• What the task requires: Make a verbatim copy of all the records. Skip every image.

[Supplied data Boundary: Start]

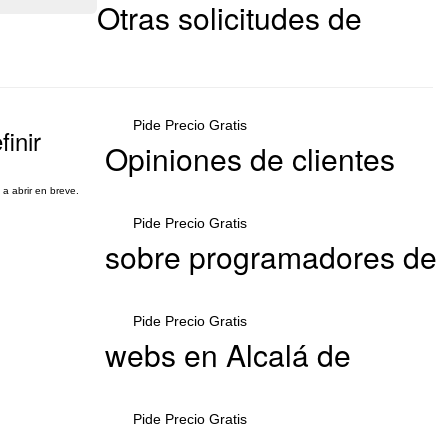
Otras solicitudes de
Pide Precio Gratis
inir
Opiniones de clientes
a abrir en breve.
Pide Precio Gratis
sobre programadores de
Pide Precio Gratis
webs en Alcalá de
Pide Precio Gratis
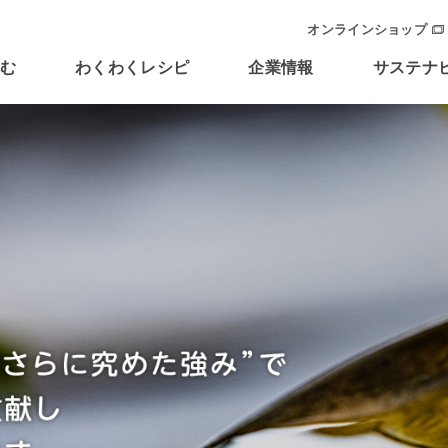
オンラインショップ
む
わくわくレシピ
企業情報
サステナ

[Supplied data Boundary: End]

• Finished exercise:
Otras solicitudes de
Pide Precio Gratis
inir
Opiniones de clientes
a abrir en breve.
Pide Precio Gratis
sobre programadores de
Pide Precio Gratis
webs en Alcalá de
Pide Precio Gratis
オンラインショップ
む
わくわくレシピ
企業情報
サステナ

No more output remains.